= Beginning of Section =
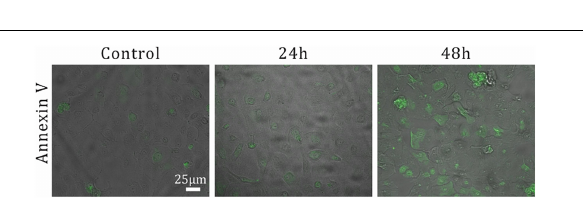
FIGURE 4 | Examination of α VR1 antibody effect on NHBE cells over time. The apoptotic response over time for α VR1 antibody on NHBE cells was investigated as a positive control. 5 × 10 4 NHBE cells per well are seeded in a 96-well plate. Two days after seeding, medium containing 0.66 µ M α VR1 antibody was added, followed by incubation of 24 and 48 h. Next, apoptotic cells were stained using Annexin V (see the section “Apoptosis Quantification”), and imaging of fluorescent immunostaining was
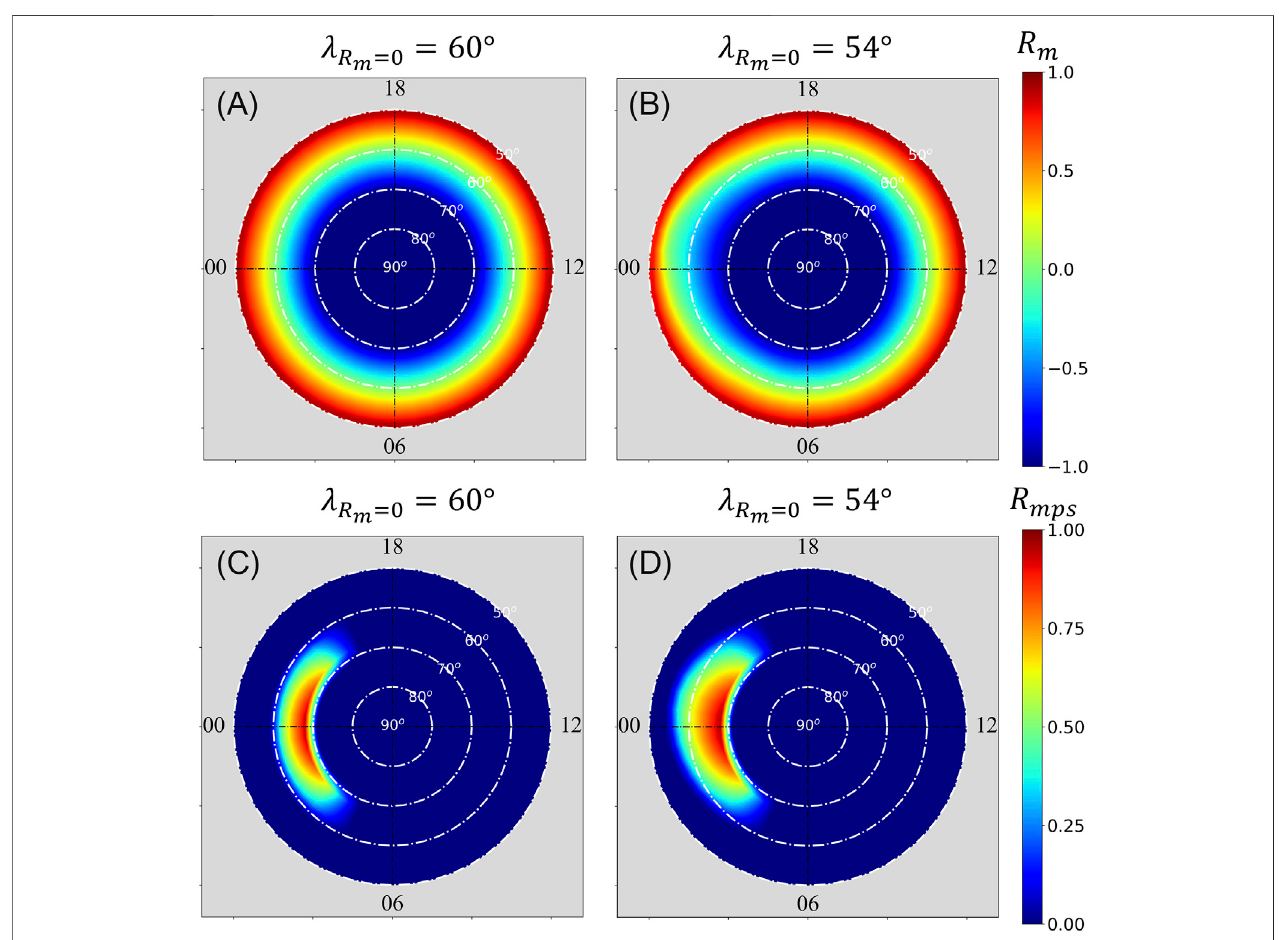
FIGURE1| Color-levelplotsof R m and R m (cid:1) 60 ° and 54 ° , respectively. Panels (C) and (D) show the distributions of R of R m with λ R m (cid:1) 0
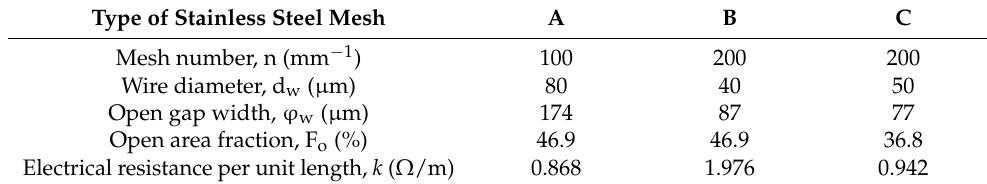
Table 1. Properties of stainless steel meshes.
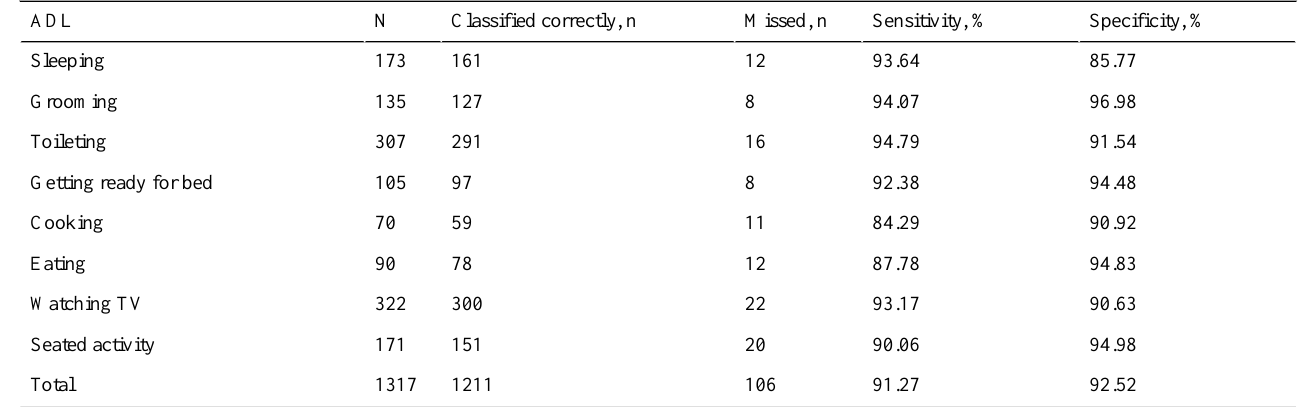
Table 3. Results of the ADL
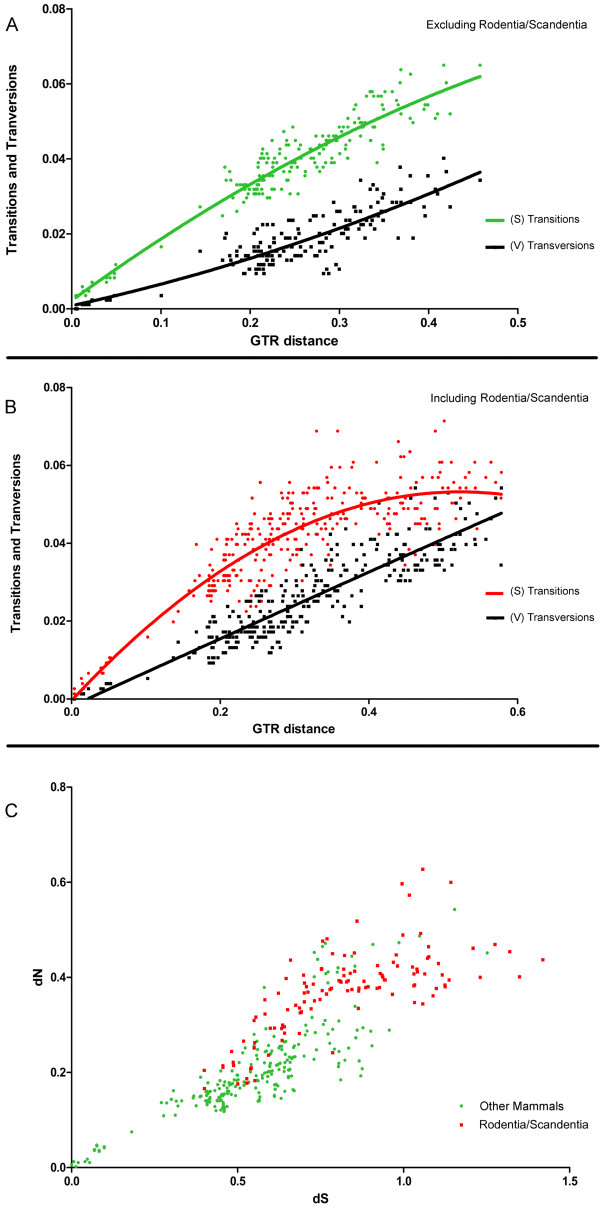
Accumulation of saturation and altered evolutionary rate in Rodentia and Scandentia compared with other mammals. (A) Nucleotide saturation plots excluding rodents and the tree shrew, showing transitions (S) and transversions (V) accumulated in the third position; and the same analysis (B) including the rodents and the tree shrew (C) Pairwise dN/dS comparison of rodents and the other mammals.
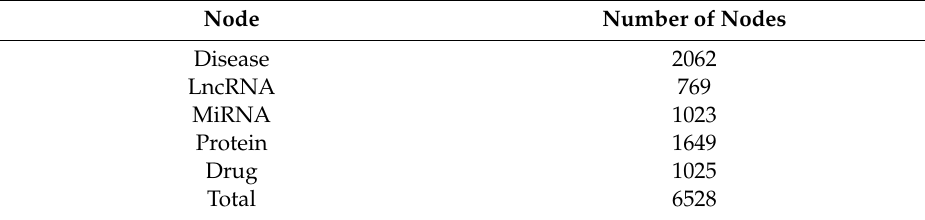
Table 2. The amount of five types of nodes in the molecular association network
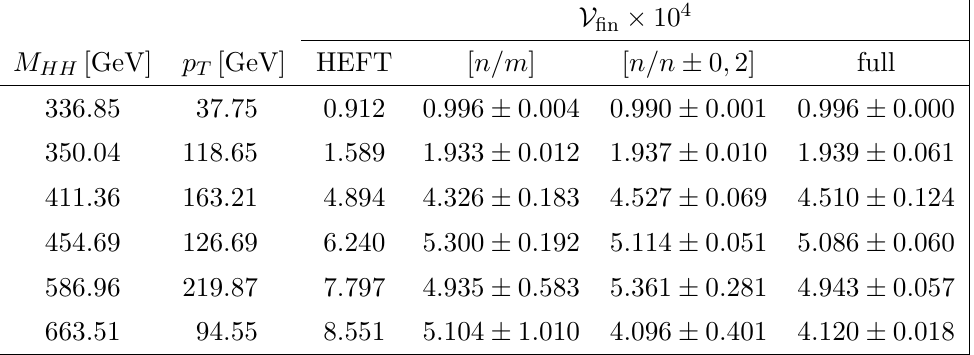
Table 2 . Numbers for the virtual corrections for some representative phase space points for the HEFT result reweighted with the full Born cross section (as in ref. [81]), the Pad(cid:19)e-approximated ones and the full calculation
= End of Section =
EXERCISE DIRECTIONS: Using the records above, gather all lines where the string "Table" is present.

RESPONSE:
Table 1. Properties of stainless steel meshes.
Table 3. Results of the ADL
Table 2. The amount of five types of nodes in the molecular association network
Table 2 . Numbers for the virtual corrections for some representative phase space points for the HEFT result reweighted with the full Born cross section (as in ref. [81]), the Pad(cid:19)e-approximated ones and the full calculation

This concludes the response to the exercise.